- [INPUT DATA]
────────────────

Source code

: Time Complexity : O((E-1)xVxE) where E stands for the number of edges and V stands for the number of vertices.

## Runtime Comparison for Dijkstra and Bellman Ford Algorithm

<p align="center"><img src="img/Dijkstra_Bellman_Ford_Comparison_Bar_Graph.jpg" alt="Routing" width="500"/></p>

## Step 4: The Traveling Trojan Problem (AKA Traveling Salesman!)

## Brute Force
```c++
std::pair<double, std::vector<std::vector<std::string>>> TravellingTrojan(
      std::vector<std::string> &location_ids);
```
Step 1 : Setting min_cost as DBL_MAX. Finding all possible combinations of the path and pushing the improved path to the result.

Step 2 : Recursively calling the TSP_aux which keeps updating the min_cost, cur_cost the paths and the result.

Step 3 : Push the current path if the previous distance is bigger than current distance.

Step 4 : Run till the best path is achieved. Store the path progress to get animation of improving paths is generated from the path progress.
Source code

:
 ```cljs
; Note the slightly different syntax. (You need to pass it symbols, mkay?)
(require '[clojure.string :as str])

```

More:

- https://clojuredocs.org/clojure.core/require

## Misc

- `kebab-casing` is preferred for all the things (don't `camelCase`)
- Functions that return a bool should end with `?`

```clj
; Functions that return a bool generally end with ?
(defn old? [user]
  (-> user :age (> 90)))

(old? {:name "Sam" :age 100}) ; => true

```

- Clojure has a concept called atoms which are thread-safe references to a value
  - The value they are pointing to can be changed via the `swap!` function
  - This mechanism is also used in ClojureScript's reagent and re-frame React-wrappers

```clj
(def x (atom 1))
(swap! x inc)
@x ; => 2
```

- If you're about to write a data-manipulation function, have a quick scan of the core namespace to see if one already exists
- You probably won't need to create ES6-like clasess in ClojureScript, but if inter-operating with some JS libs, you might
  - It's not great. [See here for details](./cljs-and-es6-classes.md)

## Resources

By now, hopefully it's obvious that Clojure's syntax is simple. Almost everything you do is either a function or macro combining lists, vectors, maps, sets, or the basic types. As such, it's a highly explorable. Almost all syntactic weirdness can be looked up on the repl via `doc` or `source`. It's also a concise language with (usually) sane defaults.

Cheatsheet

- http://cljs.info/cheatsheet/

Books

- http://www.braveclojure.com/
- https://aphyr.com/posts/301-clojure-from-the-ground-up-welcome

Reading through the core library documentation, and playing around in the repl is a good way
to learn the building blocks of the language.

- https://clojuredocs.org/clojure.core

────────────────

Only the lines from the one with "- Clojure has" through the end of the data should be printed, each exactly as it appears.

- Clojure has a concept called atoms which are thread-safe references to a value
  - The value they are pointing to can be changed via the `swap!` function
  - This mechanism is also used in ClojureScript's reagent and re-frame React-wrappers

```clj
(def x (atom 1))
(swap! x inc)
@x ; => 2
```

- If you're about to write a data-manipulation function, have a quick scan of the core namespace to see if one already exists
- You probably won't need to create ES6-like clasess in ClojureScript, but if inter-operating with some JS libs, you might
  - It's not great. [See here for details](./cljs-and-es6-classes.md)

## Resources

By now, hopefully it's obvious that Clojure's syntax is simple. Almost everything you do is either a function or macro combining lists, vectors, maps, sets, or the basic types. As such, it's a highly explorable. Almost all syntactic weirdness can be looked up on the repl via `doc` or `source`. It's also a concise language with (usually) sane defaults.

Cheatsheet

- http://cljs.info/cheatsheet/

Books

- http://www.braveclojure.com/
- https://aphyr.com/posts/301-clojure-from-the-ground-up-welcome

Reading through the core library documentation, and playing around in the repl is a good way
to learn the building blocks of the language.

- https://clojuredocs.org/clojure.core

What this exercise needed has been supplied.